# [Zu erledigen]
Entscheide für jede Aussage, ob sie mit dem Text zum Fernstudium übereinstimmt, und belege jedes Ja oder Nein mit den entscheidenden Worten des Textes als wörtlichem Zitat: (a) Markus Jung hat selbst ein Fernstudium absolviert. (b) Laut Jung kommt ein Fernstudienabschluss bei allen Arbeitgebern besser an als ein herkömmlicher Uni-Abschluss. (c) Martin Kurz zufolge haben die meisten nach dem Fernstudium deutlich mehr Verantwortung.

# [Textabschnitt]
WAS BRINGT ES FÜR DIE KARRIERE?

Ein erfolgreicher Werdegang mit einem Fernstudium könne etwa so aussehen: Jemand, der vorher Sachbearbeiter war, übernimmt hinterher Führungsaufgaben, etwa als Teamleiter – sagt Markus Jung, der selbst ein Fernstudium absolviert und anschließend mit Anne Oppermann das Buch „100 Fragen und Antworten zum Fernstudium. Richtig begleitet zum Erfolg“ geschrieben hat. Schließlich habe man durch das Fernstudium gezeigt, dass man sich weiterentwickelt und zusätzliche Fähigkeiten erworben hat. „Man könnte sogar sagen, dass ein Fernstudienabschluss bei manchen Arbeitgebern positiver ankommt als ein herkömmlicher Uni-Abschluss“, sagt Jung. Denn wenn jemand neben der Arbeitsbelastung ein Studium geschafft hat, beweist das Belastbarkeit, Selbstorganisation, Einsatzbereitschaft und Motivation. Verbandspräsident Martin Kurz: „Die meisten haben hinterher deutlich mehr Verantwortung und Gehalt.“



IN WELCHEN FÄCHERN IST ES SINNVOLL?

Auszug aus dem Datensatz
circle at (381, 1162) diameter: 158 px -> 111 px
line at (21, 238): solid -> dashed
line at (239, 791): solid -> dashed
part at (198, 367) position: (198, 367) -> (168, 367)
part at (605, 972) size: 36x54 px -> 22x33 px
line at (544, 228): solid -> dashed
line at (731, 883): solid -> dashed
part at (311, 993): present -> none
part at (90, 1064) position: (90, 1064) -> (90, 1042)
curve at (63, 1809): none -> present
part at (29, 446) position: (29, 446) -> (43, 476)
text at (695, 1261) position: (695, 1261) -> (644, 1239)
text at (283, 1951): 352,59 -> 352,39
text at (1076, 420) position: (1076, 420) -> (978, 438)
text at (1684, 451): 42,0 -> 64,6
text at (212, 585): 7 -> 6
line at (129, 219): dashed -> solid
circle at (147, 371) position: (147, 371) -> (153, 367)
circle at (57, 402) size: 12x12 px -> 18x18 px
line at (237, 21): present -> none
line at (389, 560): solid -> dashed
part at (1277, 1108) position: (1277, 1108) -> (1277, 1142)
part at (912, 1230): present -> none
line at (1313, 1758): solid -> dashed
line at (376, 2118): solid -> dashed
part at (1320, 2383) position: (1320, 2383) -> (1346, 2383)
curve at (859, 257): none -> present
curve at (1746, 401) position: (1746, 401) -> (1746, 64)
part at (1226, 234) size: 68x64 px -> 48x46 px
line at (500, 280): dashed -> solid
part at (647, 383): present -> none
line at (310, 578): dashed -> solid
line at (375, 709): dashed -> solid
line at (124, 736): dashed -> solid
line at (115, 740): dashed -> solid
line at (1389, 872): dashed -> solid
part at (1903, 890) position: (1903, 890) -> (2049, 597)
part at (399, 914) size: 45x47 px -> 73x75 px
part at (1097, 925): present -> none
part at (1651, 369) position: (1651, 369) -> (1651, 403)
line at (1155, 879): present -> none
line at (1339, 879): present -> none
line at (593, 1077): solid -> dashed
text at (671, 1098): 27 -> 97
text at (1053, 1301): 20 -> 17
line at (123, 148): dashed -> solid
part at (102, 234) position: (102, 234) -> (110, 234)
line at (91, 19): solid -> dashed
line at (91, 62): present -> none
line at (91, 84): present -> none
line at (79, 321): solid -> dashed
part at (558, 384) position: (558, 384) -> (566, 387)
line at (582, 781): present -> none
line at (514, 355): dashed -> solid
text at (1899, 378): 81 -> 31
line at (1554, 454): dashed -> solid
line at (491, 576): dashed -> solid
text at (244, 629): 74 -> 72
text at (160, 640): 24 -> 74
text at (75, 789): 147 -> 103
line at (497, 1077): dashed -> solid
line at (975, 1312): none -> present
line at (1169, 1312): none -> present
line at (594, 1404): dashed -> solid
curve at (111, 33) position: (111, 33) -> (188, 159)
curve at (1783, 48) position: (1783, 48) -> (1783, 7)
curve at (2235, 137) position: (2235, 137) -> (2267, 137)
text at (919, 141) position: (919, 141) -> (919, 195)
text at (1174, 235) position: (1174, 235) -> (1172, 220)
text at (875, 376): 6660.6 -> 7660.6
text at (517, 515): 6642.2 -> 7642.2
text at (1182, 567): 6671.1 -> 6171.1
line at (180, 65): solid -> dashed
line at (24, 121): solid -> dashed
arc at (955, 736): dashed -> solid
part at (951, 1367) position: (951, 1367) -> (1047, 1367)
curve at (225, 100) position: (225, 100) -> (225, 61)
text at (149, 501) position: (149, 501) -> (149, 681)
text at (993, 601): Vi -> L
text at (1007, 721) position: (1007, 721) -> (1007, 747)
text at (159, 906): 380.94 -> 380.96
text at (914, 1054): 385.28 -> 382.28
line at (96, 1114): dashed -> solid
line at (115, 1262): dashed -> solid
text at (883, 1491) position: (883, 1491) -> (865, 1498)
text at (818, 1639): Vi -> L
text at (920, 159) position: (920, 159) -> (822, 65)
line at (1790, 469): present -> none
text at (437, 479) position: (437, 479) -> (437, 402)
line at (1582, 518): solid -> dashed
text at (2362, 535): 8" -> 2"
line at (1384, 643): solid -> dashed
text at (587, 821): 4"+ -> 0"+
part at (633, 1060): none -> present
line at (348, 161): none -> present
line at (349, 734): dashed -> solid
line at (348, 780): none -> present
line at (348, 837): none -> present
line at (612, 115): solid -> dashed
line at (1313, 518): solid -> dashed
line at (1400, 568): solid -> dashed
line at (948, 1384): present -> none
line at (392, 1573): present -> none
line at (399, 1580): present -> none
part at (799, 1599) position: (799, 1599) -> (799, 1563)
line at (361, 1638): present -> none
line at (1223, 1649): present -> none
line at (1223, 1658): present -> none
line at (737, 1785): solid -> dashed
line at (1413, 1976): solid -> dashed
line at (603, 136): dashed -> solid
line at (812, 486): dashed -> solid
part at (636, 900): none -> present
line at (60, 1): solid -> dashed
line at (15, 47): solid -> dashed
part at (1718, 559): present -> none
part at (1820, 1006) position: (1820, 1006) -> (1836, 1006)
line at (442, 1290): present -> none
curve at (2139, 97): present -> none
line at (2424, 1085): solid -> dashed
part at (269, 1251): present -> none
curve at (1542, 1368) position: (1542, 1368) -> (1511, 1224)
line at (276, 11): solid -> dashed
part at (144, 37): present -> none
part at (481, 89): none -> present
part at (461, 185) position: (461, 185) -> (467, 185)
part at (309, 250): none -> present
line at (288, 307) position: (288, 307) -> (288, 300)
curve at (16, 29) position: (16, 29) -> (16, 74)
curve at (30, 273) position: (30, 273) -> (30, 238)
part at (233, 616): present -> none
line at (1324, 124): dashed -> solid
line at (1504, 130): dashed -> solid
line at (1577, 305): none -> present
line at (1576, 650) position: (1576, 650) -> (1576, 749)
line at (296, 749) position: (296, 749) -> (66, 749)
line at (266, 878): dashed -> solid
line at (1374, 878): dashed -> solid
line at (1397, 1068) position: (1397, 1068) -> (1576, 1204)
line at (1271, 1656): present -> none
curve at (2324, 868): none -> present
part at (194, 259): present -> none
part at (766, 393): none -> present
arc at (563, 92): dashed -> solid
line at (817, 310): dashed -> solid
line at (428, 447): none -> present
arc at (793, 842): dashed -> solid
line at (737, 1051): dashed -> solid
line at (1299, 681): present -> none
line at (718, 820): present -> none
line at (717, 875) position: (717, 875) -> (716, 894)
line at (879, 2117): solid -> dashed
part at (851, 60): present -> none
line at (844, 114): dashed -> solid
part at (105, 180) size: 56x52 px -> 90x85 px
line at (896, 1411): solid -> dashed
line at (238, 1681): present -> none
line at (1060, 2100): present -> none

# [Lösung]
(a) Ja: „der selbst ein Fernstudium absolviert“
(b) Nein: „bei manchen Arbeitgebern positiver ankommt als ein herkömmlicher Uni-Abschluss“
(c) Ja: „Die meisten haben hinterher deutlich mehr Verantwortung und Gehalt.“